All this has been made possible through the adoption, over the years, of digital tools as well as cad/cam software and technologies that allow design to simulate and explore countless formal solutions at the design stage that industrial processes cannot provide, and to be environmentally and economically efficient at the prototyping stage, thanks to the flexibility of Additive ManufacturingFootnote 9.

But even though these advances have made design more and more efficient, during an emergency design is further stressed to respond to crises, collaborating with different skills to combine knowledge and resources in order to support the community and make it resilient to phenomena.

Ezio Manzini, who in 2015 published ‘Design, When Everybody Designs. An Introduction to Design for Social Innovation’, describes communities as social actors who, thanks to design’s potential, are able to deploy design skills to define and realise their life strategies at different scales, constituting interesting social innovation for sustainability, fostering change in a fast-paced world with deep changes.

Being fast, however, does not only mean processing an intuition quickly, but also making sure that it is possible to realise that idea as economically as possible for the planet, taking into account the kind of emergency and its long-term effects.

3 Conclusions

The recent health crisis, as well as phenomena related to environmental and social upheavals, for example, have raised a great deal of interest in the emergency topic.

The Design for Emergency discipline, as yet undefined and constantly evolving, is at the centre of the cultural debate towards its more precise definition, exploring limits and possibilities; where not only the specific in-depth study on good practices, but also the necessary interdisciplinary confrontation will be decisive.

Therefore, in front an ever-changing planetary horizon, to be approached with caution, it is necessary to start systematising the strategies already applied by design in critical contexts, in order to build a synthesis framework to help us understand where, and in what way, design can be more efficient and promising, should unpredictable future emergencies catch it unprepared.
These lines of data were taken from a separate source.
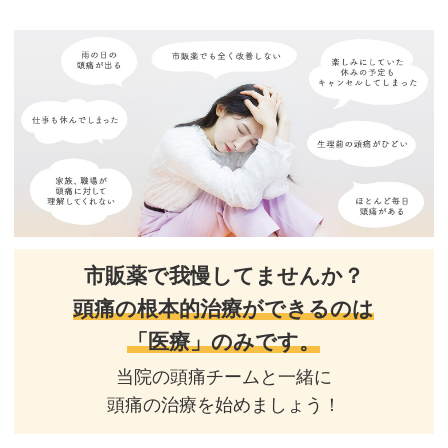
市販薬で我慢してませんか？
頭痛の根本的治療ができるのは
「医療」のみです。
当院の頭痛チームと⼀緒に
頭痛の治療を始めましょう！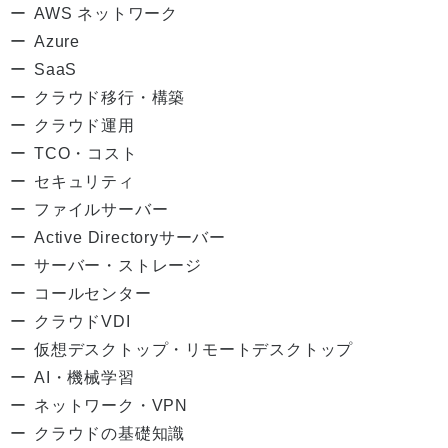
AWS ネットワーク
Azure
SaaS
クラウド移行・構築
クラウド運用
TCO・コスト
セキュリティ
ファイルサーバー
Active Directoryサーバー
サーバー・ストレージ
コールセンター
クラウドVDI
仮想デスクトップ・リモートデスクトップ
AI・機械学習
ネットワーク・VPN
クラウドの基礎知識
The reworked ‘cycle’ and ‘wave’ concepts, through reasoned case studies, seem to provide a useful key through which to discuss and organise these responses.

While the ‘cycle’ encompasses all the preventive and increasingly reasoned elaborations to known phenomena, the ‘wave’ stresses the design world to try to give extemporaneous, empirical and practicable solutions to a changing context that generates urgencies at a faster speed than the ability to elaborate answers.
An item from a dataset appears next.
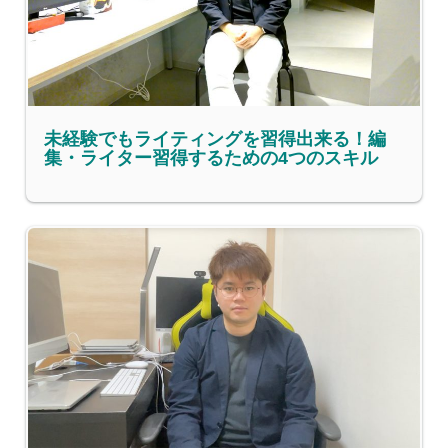
未経験でもライティングを習得出来る！編
集・ライター習得するための4つのスキル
‘Wave’ phenomena therefore appear as the most interesting to observe and where design can play a substantial role for helping restore an area to as normal a condition as possible. Through transparent and shared strategies and methods, it facilitates social cohesion and collaboration, bringing about circular scenarios, laying the foundations for the creation of a new economic model based on resilient communities.
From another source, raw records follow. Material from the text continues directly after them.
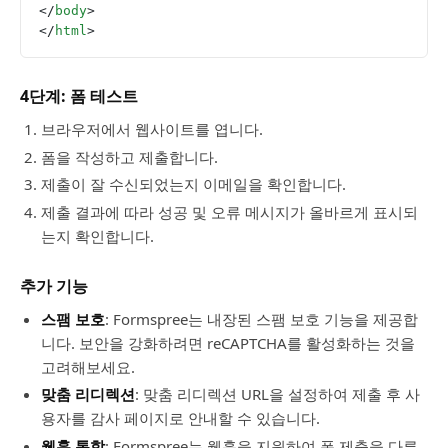
</
body
>
</
html
>
4단계: 폼 테스트
브라우저에서 웹사이트를 엽니다.
폼을 작성하고 제출합니다.
제출이 잘 수신되었는지 이메일을 확인합니다.
제출 결과에 따라 성공 및 오류 메시지가 올바르게 표시되
는지 확인합니다.
추가 기능
스팸 보호
: Formspree는 내장된 스팸 보호 기능을 제공합
니다. 보안을 강화하려면 reCAPTCHA를 활성화하는 것을
고려해보세요.
맞춤 리디렉션
: 맞춤 리디렉션 URL을 설정하여 제출 후 사
용자를 감사 페이지로 안내할 수 있습니다.
웹훅 통합
: Formspree는 웹훅을 지원하여 폼 제출을 다른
A concept already explored in the 1970s by John T. Lyle, a professor at the University of California Cal State Polytechnic, who proposed a student class to think of a self-sufficient community, whose activities were based on their locally available renewable resources, similar to natural processes in which the material for the development of the living beings is sourced locally.

Science and technology are disciplines with which design will increasingly collaborate to create new materials, strategies and resilient solutions that allow trauma to be overcome in a positive way, becoming in the future indispensable to help people return in a situation as normal as possible and in tune with natural processes.

The emergency should therefore no longer be seen as something that creates vulnerability, but rather accepted as a natural change process, as well as an opportunity to try to introduce permanent long-term measures that celebrate the opportunities offered by the local territorial network, implementing restorative measures linked to sustainability.